Para o doutor em Políticas de Transporte pela Universidade Dortmund, na Alemanha, e professor do Departamento de Engenharia Civil e Ambiental da UnB (Universidade de Brasília), Joaquim Aragão, um dos reflexos da pandemia será justamente novas tratativas para os contratos de transporte coletivo. “É inevitável esse tipo de coisa quando há uma tratativa privada daquilo que é público”, disse o professor.

“Quando há um fenômeno que apresenta queda de faturamento, os empresários não sabem como agir. Lhe és prometido um paraíso de dinheiro fácil, mas a maioria dos contratos está ultrapassado, com mais de dez anos. De lá até aqui, tivemos o surgimento do Uber, o barateamento do táxi, a popularização da bicicleta e o empobrecimento da população, que perdeu renda, emprego e meios de pagar as tarifas com subsídio do empregador. Agora, aparece o coronavírus e obrigatoriamente você tem de interromper a circulação das pessoas, vai ser uma mudança de paradigma”, completou.

Para Aragão, são dois os caminhos a serem trilhados. “Com queda brusca de faturamento, se faz duas coisas. Afrouxa a fiscalização e permite descumprimentos e a negociação de novos acordos levando em conta a nova realidade. Em Campo Grande isso parece inevitável”, concluiu.
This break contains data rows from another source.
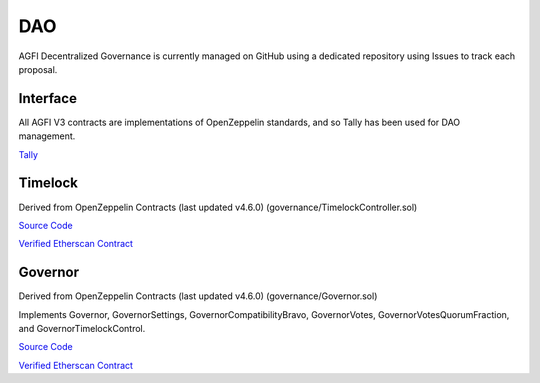 ===
DAO
===

.. autosummary::
   :toctree: generated

AGFI Decentralized Governance is currently managed on GitHub using a dedicated repository using Issues to track each proposal.

Interface
---------

All AGFI V3 contracts are implementations of OpenZeppelin standards, and so Tally has been used for DAO management.

`Tally <https://www.tally.xyz/governance/eip155:1:0xD243F9aAfCf32e60b2e9D0FF016cf7f1552d5952>`_

Timelock
--------

Derived from OpenZeppelin Contracts (last updated v4.6.0) (governance/TimelockController.sol)

`Source Code <https://github.com/aggregatedfinance/agfi-contracts/blob/main/contracts/Timelock.sol>`_

`Verified Etherscan Contract <https://etherscan.io/address/0x97eee9c5b9a4b089813365ccf0315c4e9aa6f516#code>`_

Governor
--------

Derived from OpenZeppelin Contracts (last updated v4.6.0) (governance/Governor.sol)

Implements Governor, GovernorSettings, GovernorCompatibilityBravo, GovernorVotes, GovernorVotesQuorumFraction, and GovernorTimelockControl.

`Source Code <https://github.com/aggregatedfinance/agfi-contracts/blob/main/contracts/Governor.sol>`_

`Verified Etherscan Contract <https://etherscan.io/address/0xd243f9aafcf32e60b2e9d0ff016cf7f1552d5952#code>`_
Número de passageiros por mês na Capital em 2020

Janeiro – 4.115.316
Fevereiro – 4.269.886
Março – 3.340.692
Abril – 1.698.245

Fonte: Consórcio Guaicurus

Cidades com problemas de concessão e estudadas pela prefeitura

– Limeira (SP) – Concessão está sob intervenção.
– Rondonópolis (MT) – A vigência da Concorrência para prestação do serviço encerrou e as três aberturas de Concorrência anteriores deram deserta.
– Rio de Janeiro (RJ) – Em 2018 houve a paralisação de 600 (seiscentos) ônibus devido às dificuldades financeiras.
– Rio de Janeiro (RJ) – A empresa Estrela Azul encerrou suas atividades neste ano.
– Catanduva, Americana, São Carlos e Indaiatuba (todas de SP) – Todas estas cidades apresentam problemas com a renovação da concessão.
– Londrina (PR) – Uma nova concessão está em discussão na Justiça.
– Vitória da Conquista (BA) – A vigência da concessão encerrou e a prestação do serviço está sob intervenção do município.